El vacío post Tour

Pogacar celebra su etapa y su general del Tour © UCI

Ciclo 21 / Rafa Mora

Un amigo que vive en Vietnam me decía estos días que se sentía vacío, que ahora que se había acabado el Tour de Francia, le faltaba algo, que él que había estado yéndose a dormir tarde por ver las etapas en directo, y que tan zombie fue a trabajar por falta de horas de sueño durante las pasadas tres semanas de gloria, pues que había acostumbrado al organismo al serial de la carrera. No es, por otra parte, moco de pavo todo esto, porque hablamos de amor.

Al final, sí, tenemos carreras todos estos días, el Tour de Valonia, la Volta a Portugal, la prueba Vilafranca, el Tour de Chequia, y los Juegos Olímpicos, claro, pero es que el Tour es el Tour. Fíjense que no hace falta ni añadir ‘de Francia’. El vacío interior que te deja cuando se acaba se compensa de aquella manera, es decir, con pasión: con revisionados, recuperando lecturas pendientes durante los días de carrera, buscando entrevistas que te perdiste o, simplemente, saliendo con tu bicicleta y recordando con tus colegas el memorable reparto de candela, yo qué sé, por ejemplo, entre Carapaz y Mas que fue, en mi modesta opinión, lo más berraco de esta edición, o el sprint entre Vingegaard y Pogacar que se llevó el primero y que nos dijo aquello de ‘hay carrera’, o el ataque loquísimo en el Galibier del chaval de las crestas, o la paciencia de Remco, o las 35 de Cavendish, o el trabajo en la sombra de Landa, la pena de Pello Bilbao, el topitos de Abrahamsem en cada uno de los primeros días, la eterna lucha de Lazkano, de Romo, de Aranburu, las penurias de Carlos Rodríguez e, incluso, el mal rollito que se dice que hay con Ayuso, las salidas de tono de algunos, las polémicas entre periodistas y ciclistas… Siempre nos queda algo. Es como en los mismos puertos por los que transcurre la carrera. Esa marabunta de personas e historias que, frenéticamente, pasan por delante de tus narices en un santiamén y que luego es la nada más absoluta.

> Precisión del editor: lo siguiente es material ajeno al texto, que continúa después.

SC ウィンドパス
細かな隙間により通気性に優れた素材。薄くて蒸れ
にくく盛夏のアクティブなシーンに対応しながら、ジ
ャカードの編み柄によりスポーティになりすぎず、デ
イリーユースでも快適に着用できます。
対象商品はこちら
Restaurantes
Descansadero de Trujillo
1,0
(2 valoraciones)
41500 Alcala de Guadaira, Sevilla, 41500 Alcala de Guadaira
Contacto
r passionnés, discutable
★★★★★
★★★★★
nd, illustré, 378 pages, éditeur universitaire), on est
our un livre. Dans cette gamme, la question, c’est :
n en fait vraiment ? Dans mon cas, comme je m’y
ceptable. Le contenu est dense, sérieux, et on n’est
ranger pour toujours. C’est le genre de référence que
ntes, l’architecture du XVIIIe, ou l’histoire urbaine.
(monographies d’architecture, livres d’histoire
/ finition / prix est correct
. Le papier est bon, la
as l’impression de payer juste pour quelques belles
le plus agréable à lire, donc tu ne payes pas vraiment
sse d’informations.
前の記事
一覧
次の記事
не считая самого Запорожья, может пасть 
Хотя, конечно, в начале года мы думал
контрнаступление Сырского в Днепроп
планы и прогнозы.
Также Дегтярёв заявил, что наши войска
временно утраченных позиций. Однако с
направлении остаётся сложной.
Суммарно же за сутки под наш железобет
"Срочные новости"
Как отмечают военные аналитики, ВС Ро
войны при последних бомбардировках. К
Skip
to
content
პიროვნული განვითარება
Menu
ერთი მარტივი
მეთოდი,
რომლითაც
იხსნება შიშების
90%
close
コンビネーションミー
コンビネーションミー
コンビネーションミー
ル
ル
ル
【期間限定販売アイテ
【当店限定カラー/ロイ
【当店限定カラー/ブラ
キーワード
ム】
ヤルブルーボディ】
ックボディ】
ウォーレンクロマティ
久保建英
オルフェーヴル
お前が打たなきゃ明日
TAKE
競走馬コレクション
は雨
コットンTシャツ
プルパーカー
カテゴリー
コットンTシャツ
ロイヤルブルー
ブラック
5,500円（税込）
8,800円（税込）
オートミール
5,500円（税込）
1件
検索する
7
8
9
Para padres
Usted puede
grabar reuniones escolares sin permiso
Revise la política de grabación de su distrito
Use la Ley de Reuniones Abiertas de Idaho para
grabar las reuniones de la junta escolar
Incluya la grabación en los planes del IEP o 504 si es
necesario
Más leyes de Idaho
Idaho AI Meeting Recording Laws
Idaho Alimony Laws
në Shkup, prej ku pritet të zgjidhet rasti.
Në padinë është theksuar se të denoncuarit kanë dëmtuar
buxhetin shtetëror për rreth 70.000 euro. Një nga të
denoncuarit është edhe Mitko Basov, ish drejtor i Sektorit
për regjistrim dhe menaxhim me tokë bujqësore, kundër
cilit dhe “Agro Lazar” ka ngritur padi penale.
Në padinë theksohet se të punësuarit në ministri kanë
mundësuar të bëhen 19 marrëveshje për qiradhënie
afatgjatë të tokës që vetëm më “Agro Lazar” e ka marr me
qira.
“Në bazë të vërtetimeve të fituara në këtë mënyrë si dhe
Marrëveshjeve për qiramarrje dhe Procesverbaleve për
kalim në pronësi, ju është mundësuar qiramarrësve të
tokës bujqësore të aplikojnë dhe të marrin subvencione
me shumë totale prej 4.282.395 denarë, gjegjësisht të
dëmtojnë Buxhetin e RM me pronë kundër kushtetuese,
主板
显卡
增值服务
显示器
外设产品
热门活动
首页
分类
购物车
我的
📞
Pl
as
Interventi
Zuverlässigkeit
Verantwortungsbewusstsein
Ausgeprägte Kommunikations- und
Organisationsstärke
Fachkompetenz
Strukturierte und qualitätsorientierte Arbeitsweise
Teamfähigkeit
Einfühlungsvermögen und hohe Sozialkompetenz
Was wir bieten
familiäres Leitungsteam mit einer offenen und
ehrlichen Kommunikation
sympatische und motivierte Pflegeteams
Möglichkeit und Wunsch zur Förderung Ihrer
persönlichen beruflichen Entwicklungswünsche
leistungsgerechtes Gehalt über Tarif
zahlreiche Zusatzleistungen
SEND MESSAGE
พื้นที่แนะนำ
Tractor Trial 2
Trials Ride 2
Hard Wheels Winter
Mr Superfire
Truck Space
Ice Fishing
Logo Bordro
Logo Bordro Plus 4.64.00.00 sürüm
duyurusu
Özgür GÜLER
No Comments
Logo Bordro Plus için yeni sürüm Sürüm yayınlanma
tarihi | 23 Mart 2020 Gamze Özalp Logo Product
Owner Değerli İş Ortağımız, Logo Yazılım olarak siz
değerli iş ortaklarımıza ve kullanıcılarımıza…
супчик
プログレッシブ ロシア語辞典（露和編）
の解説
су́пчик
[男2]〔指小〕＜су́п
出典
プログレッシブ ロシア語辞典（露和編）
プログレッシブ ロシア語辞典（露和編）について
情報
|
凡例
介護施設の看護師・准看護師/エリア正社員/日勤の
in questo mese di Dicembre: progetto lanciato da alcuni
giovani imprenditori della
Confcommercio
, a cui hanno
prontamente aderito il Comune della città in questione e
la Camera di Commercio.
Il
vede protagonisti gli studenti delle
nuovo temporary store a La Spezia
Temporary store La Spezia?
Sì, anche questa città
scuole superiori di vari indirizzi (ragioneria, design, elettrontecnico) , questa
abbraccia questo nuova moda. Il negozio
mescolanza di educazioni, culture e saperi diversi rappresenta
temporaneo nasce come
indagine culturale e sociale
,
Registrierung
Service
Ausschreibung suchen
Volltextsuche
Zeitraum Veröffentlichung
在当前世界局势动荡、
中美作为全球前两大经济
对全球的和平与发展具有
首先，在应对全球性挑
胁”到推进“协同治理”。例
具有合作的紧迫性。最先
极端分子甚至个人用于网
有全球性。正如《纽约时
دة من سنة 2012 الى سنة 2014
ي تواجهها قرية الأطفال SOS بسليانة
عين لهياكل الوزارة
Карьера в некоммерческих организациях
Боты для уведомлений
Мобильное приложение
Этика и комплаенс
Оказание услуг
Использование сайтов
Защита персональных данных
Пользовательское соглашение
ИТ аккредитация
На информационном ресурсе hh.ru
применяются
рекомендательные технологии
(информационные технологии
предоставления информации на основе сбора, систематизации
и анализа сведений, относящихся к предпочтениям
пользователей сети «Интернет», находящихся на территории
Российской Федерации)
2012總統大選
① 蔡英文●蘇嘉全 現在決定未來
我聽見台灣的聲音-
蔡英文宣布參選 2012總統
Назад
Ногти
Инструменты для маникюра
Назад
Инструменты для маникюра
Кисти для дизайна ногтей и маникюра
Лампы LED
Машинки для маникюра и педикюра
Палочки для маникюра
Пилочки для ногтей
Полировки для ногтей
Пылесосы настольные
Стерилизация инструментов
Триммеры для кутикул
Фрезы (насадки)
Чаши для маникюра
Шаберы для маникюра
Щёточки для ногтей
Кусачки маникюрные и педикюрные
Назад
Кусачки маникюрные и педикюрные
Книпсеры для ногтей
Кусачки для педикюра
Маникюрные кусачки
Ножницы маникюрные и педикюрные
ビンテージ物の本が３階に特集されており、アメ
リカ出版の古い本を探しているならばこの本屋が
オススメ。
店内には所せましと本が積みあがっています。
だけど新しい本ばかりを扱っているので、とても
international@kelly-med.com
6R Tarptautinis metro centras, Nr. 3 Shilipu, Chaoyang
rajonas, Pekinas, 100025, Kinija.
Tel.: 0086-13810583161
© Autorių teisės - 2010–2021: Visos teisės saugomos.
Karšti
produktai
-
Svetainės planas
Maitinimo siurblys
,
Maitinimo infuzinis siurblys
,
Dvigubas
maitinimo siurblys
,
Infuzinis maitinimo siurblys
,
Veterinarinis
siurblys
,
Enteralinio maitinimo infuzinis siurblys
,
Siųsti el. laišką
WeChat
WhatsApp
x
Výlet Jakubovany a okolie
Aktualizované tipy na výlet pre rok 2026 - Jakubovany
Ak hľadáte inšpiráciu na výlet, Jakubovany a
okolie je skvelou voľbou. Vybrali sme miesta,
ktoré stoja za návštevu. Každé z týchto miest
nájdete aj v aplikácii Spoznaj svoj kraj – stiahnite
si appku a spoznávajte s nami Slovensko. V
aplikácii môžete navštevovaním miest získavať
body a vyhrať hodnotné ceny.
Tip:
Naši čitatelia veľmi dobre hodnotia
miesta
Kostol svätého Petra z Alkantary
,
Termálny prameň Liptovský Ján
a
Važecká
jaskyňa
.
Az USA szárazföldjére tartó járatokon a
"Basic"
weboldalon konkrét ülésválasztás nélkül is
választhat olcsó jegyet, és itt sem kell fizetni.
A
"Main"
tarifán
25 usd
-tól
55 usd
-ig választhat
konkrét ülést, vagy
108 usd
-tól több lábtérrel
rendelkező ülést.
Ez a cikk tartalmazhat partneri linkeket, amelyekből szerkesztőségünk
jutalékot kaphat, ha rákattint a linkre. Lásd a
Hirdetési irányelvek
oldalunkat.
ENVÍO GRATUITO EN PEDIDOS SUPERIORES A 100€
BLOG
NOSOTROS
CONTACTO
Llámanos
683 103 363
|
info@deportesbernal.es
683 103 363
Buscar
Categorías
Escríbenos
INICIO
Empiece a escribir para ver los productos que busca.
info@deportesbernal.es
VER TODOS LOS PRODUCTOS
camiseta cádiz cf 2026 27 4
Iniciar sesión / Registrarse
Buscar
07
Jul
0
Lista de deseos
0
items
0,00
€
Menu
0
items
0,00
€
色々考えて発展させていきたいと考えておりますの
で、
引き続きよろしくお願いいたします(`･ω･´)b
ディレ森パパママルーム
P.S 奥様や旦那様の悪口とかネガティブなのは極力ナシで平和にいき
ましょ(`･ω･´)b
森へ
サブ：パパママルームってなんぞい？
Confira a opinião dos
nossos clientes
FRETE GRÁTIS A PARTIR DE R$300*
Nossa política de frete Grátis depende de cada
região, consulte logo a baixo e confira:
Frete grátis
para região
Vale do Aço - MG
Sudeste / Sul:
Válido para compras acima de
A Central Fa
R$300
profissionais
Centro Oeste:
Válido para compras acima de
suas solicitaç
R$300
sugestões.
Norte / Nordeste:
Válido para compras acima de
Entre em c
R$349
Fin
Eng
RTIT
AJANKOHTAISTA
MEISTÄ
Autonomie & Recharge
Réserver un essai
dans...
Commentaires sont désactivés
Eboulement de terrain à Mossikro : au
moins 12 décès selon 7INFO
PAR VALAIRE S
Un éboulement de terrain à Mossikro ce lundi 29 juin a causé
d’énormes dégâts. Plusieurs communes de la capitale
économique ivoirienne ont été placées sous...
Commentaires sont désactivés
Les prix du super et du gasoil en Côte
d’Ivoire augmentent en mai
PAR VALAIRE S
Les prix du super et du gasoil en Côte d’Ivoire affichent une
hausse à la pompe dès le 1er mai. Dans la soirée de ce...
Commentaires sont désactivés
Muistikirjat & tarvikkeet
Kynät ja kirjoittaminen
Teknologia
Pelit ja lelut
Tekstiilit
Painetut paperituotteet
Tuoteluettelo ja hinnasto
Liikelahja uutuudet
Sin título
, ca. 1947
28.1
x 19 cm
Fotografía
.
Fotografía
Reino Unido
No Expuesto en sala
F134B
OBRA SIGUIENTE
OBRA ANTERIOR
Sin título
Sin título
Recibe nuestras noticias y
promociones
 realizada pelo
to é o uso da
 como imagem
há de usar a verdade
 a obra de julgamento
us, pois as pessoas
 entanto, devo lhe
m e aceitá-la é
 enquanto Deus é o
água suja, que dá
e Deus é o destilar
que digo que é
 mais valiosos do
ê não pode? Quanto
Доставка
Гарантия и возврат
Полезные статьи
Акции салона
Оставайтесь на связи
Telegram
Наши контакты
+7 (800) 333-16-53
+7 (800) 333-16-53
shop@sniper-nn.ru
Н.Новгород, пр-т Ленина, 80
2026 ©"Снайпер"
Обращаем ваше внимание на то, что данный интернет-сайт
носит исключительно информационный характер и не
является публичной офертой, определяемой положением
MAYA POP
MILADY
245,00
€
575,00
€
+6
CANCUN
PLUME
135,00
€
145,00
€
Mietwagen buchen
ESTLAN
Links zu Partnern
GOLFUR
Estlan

Me resulta bastante impactante, cada año que lo hago, cada edición que lo vivo en directo, esta vez en la etapa que acabó en Plateau de Beille, no el hecho de ver un puerto de montaña convertido en un auténtico estadio deportivo, con miles de personas andando o pedaleando, con sus banderas, con sus mochilas, con sus bicis, con sus aparejos varios y variopintos, sus disfraces, su humor -mucho- y su pasión -toda-, sino al día siguiente de todo eso encontrarte un escenario vacío, repleto de pintadas durante sus equis kilómetros de ascensión, animando a los ciclistas de esa edición cuando no pintadas de años atrás que aguantan aún viento y marea. Aquel desierto por el que subíamos como podíamos apenas 24 horas después de la etapa en la que Pogacar dijo este año es mi año, allí quedaba el silencio y el vacío, roto esporádicamente en el trantrán de la subida por algunas autocaravanas que descendían camino al próximo destino, vehículos de la organización recogiendo vallas, carpas, lonas, y aquellas bolsas de basura y restos de la guerra amontonados en zonas acotadas a cada tramo de la ascensión, con los camiones cargando todo aquello de arriba abajo, todo bien limpito y aseado.

Y luego, el fin. La calma. La cima, por ejemplo, con el logo de Skoda en el suelo, la línea de meta perfilada, el bar estival apostado con su terraza y no más de una decena de ciclistas, como nosotros, que se tomaban un refrigerio con toda la paz del mundo donde el día anterior, justo a esas horas, una carrera que lo es todo en el ciclismo convertía aquello en una orgía deportiva de primer nivel y en un escenario del cual ya no quedaba nada, salvo la pasión flotando en el ambiente. Es el vacío post Tour.